Retailers need a level setting analytics platform to succeed in the ecommerce world
Boomerang’s flagship product is a Dynamic Pricing Platform, which currently powers millions of pricing decisions across the world’s biggest retailers. Shedding light on the key offerings of the firm, Hariharan says, “At the core, our analytics platform consists of two key components. One is external Competitor Intelligence. Given the retailers’ products, we provide almost realtime intelligence about products on competitor websites and their corresponding prices. Second is internal Profitability Intelligence–for every online t ransact ion , we track unit level profitability by baking in numerous variable costs such as COGS, shipping, vendor funding.
”Staples.com, the #2 online retailer after Amazon, leverages Boomerang for dynamic pricing. “The initial results are very encouraging and we are planning to roll out Dynamic Pricing for the entire site in a phased manner”, said Hariharan. “Our system quickly identifies opportunities for price optimization and we have been able to show incremental revenue and margin impact within 4 weeks”. Other customers include Groupon and Radioshack.
Pricing Analysts and Category Managers use Boomerang software to create, plan, execute and measure the impact of various pricing strategies. They set high level business goals such as revenue or margin objectives at a category/subcategory level and perform “what-if” analysis to compare outcomes. Category Managers can also monitor price competitiveness for similar and substitute products and make informed decisions on Private Label and New Product pricing. They can also spot deals and MAP violations on competitors’ websites to negotiate better rates with suppliers.

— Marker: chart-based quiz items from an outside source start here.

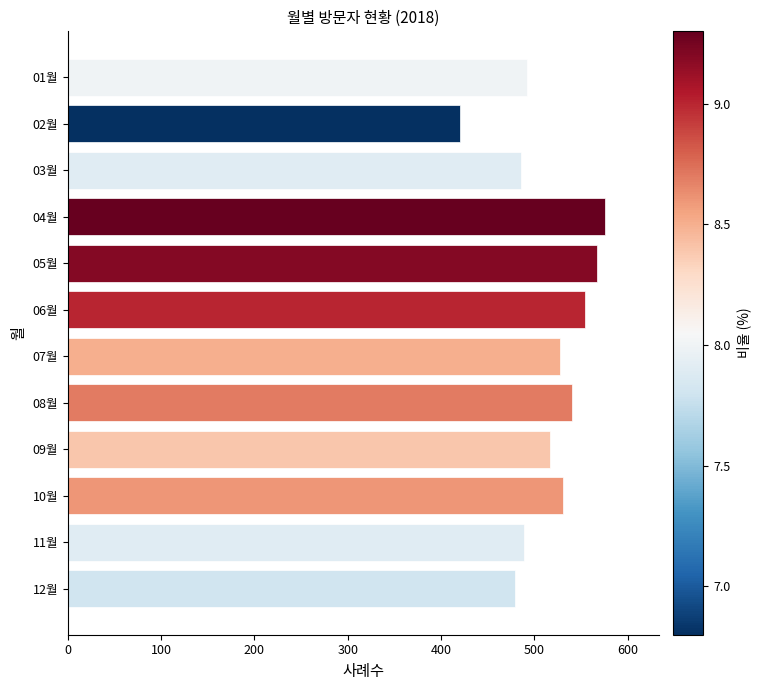

What is the minimum value shown in the chart?

420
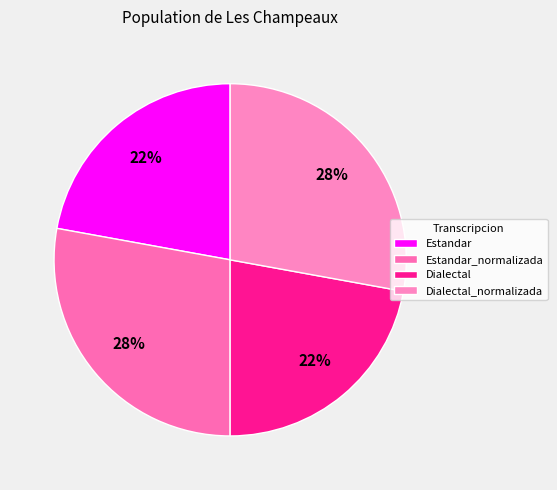

Is Estandar the majority of the pie?

No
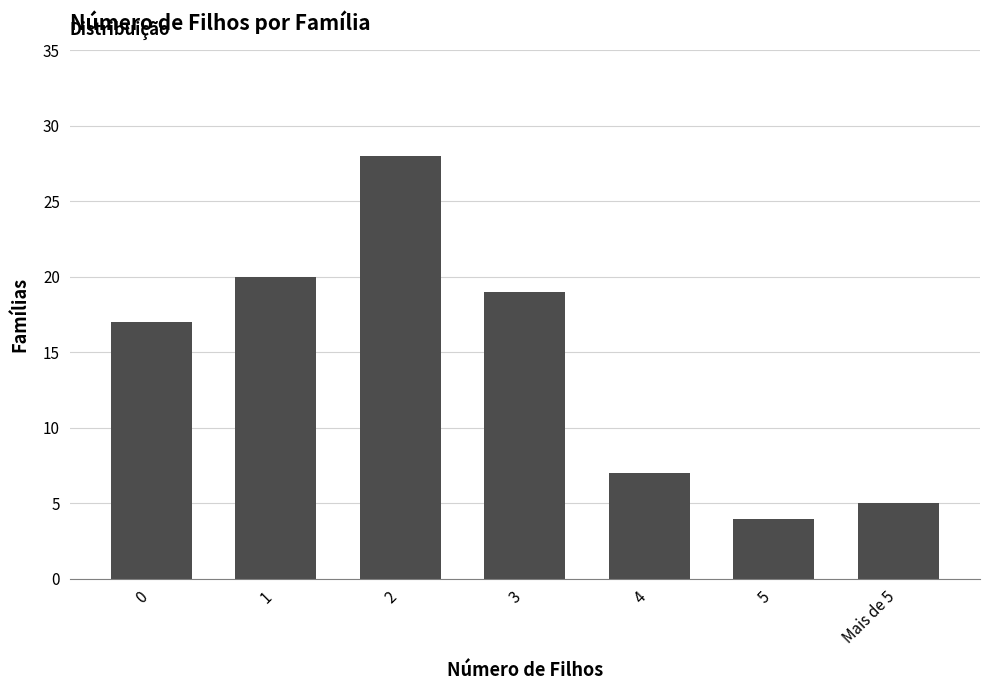

What is the value of the 1st bar from the left?

17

Boomerang Commerce is headquartered in Santa Clara, CA and has a product development center in Bangalore, India. “We are an enterprise team with an Amazon DNA. Most of us are from Amazon and have deep expertise in retail, analytics and enterprise software.” said Hariharan. “We are investing heavily in building Amazon-scale infrastructure to support the large scale analytics needs of our customers. We are ramping up our team of data scientists to solve seminal big data problems in large scale web crawling, text analytics and visualization. We just rolled out a new capability that allows our customers to do A/B testing on pricing strategies. We are applying machine learning, portfolio optimization theories to solve price optimization. In future, we will be implementing game theoretic approaches to predict competitor reactions to price changes.”